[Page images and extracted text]
━━━━━━━━━━

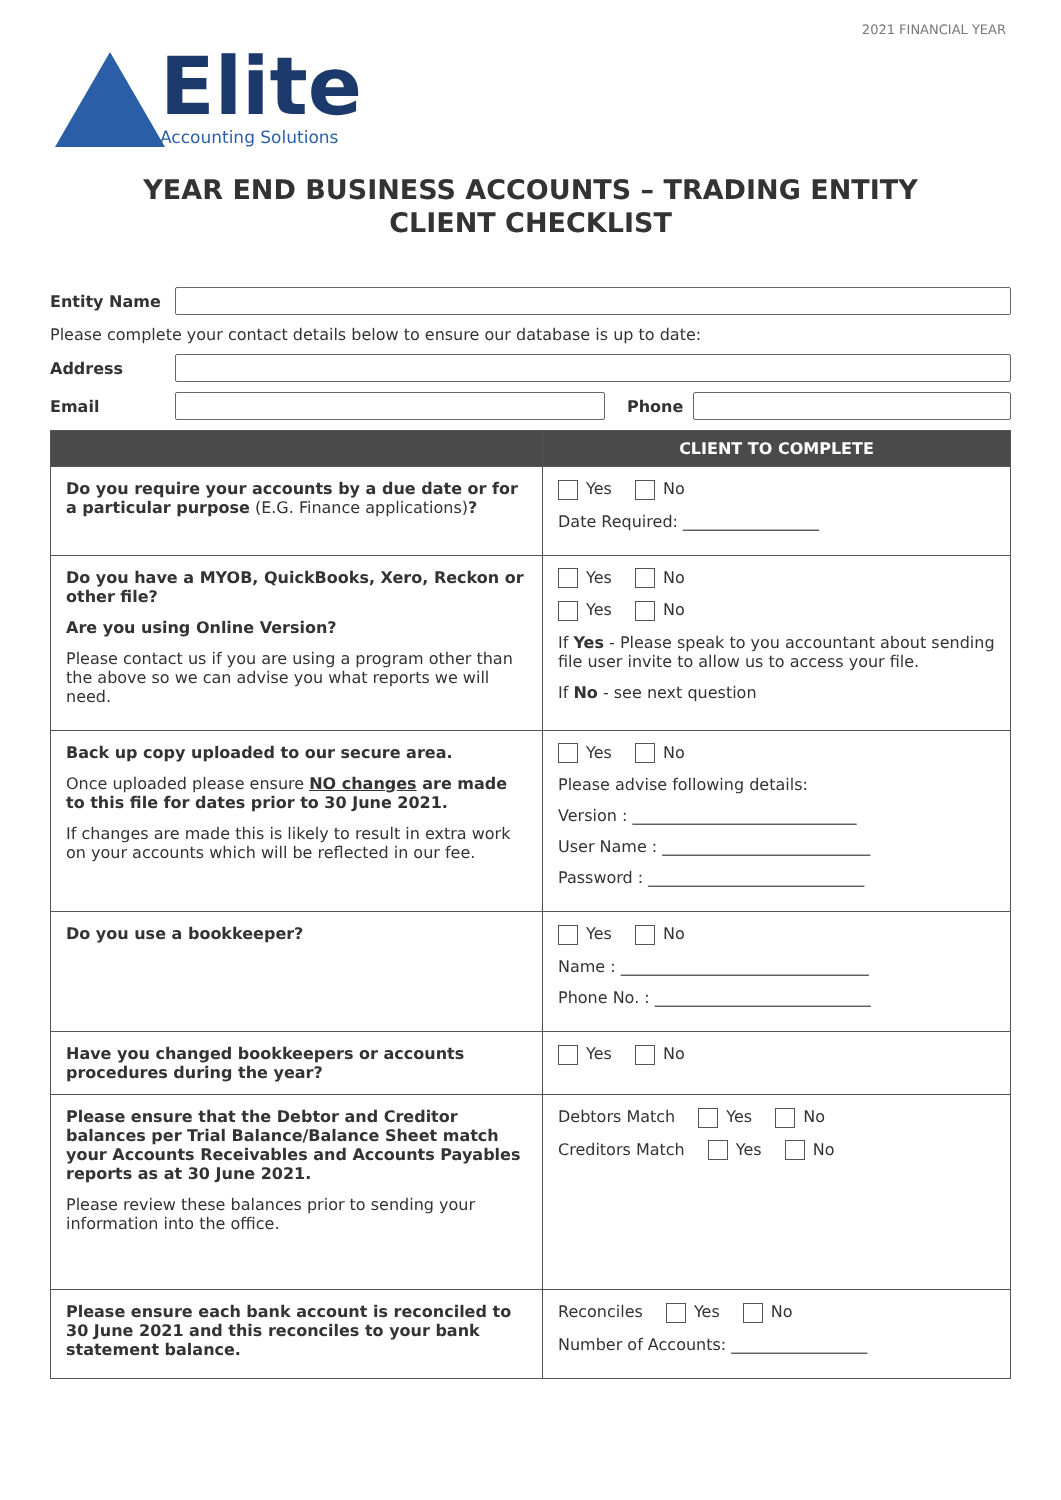2021 FINANCIAL YEAR
Elite
Accounting Solutions
YEAR END BUSINESS ACCOUNTS – TRADING ENTITY
CLIENT CHECKLIST
Entity Name
Please complete your contact details below to ensure our database is up to date:
Address
Email Phone
| | CLIENT TO COMPLETE |
| --- | --- |
| Do you require your accounts by a due date or for a particular purpose (E.G. Finance applications) ? | Yes No Date Required: _________________ |
| Do you have a MYOB, QuickBooks, Xero, Reckon or other file? Are you using Online Version? Please contact us if you are using a program other than the above so we can advise you what reports we will need. | Yes No Yes No If Yes - Please speak to you accountant about sending file user invite to allow us to access your file. If No - see next question |
| Back up copy uploaded to our secure area. Once uploaded please ensure NO changes are made to this file for dates prior to 30 June 2021. If changes are made this is likely to result in extra work on your accounts which will be reflected in our fee. | Yes No Please advise following details: Version : ____________________________ User Name : __________________________ Password : ___________________________ |
| Do you use a bookkeeper? | Yes No Name : _______________________________ Phone No. : ___________________________ |
| Have you changed bookkeepers or accounts procedures during the year? | Yes No |
| Please ensure that the Debtor and Creditor balances per Trial Balance/Balance Sheet match your Accounts Receivables and Accounts Payables reports as at 30 June 2021. Please review these balances prior to sending your information into the office. | Debtors Match Yes No Creditors Match Yes No |
| Please ensure each bank account is reconciled to 30 June 2021 and this reconciles to your bank statement balance. | Reconciles Yes No Number of Accounts: _________________ |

━━━━━━━━━━

▶ _Action item_
Repeat the records above exactly, without pictures.

▶ _Result of the exercise_
2021 FINANCIAL YEAR
Elite
Accounting Solutions
YEAR END BUSINESS ACCOUNTS – TRADING ENTITY
CLIENT CHECKLIST
Entity Name
Please complete your contact details below to ensure our database is up to date:
Address
Email Phone
| | CLIENT TO COMPLETE |
| --- | --- |
| Do you require your accounts by a due date or for a particular purpose (E.G. Finance applications) ? | Yes No Date Required: _________________ |
| Do you have a MYOB, QuickBooks, Xero, Reckon or other file? Are you using Online Version? Please contact us if you are using a program other than the above so we can advise you what reports we will need. | Yes No Yes No If Yes - Please speak to you accountant about sending file user invite to allow us to access your file. If No - see next question |
| Back up copy uploaded to our secure area. Once uploaded please ensure NO changes are made to this file for dates prior to 30 June 2021. If changes are made this is likely to result in extra work on your accounts which will be reflected in our fee. | Yes No Please advise following details: Version : ____________________________ User Name : __________________________ Password : ___________________________ |
| Do you use a bookkeeper? | Yes No Name : _______________________________ Phone No. : ___________________________ |
| Have you changed bookkeepers or accounts procedures during the year? | Yes No |
| Please ensure that the Debtor and Creditor balances per Trial Balance/Balance Sheet match your Accounts Receivables and Accounts Payables reports as at 30 June 2021. Please review these balances prior to sending your information into the office. | Debtors Match Yes No Creditors Match Yes No |
| Please ensure each bank account is reconciled to 30 June 2021 and this reconciles to your bank statement balance. | Reconciles Yes No Number of Accounts: _________________ |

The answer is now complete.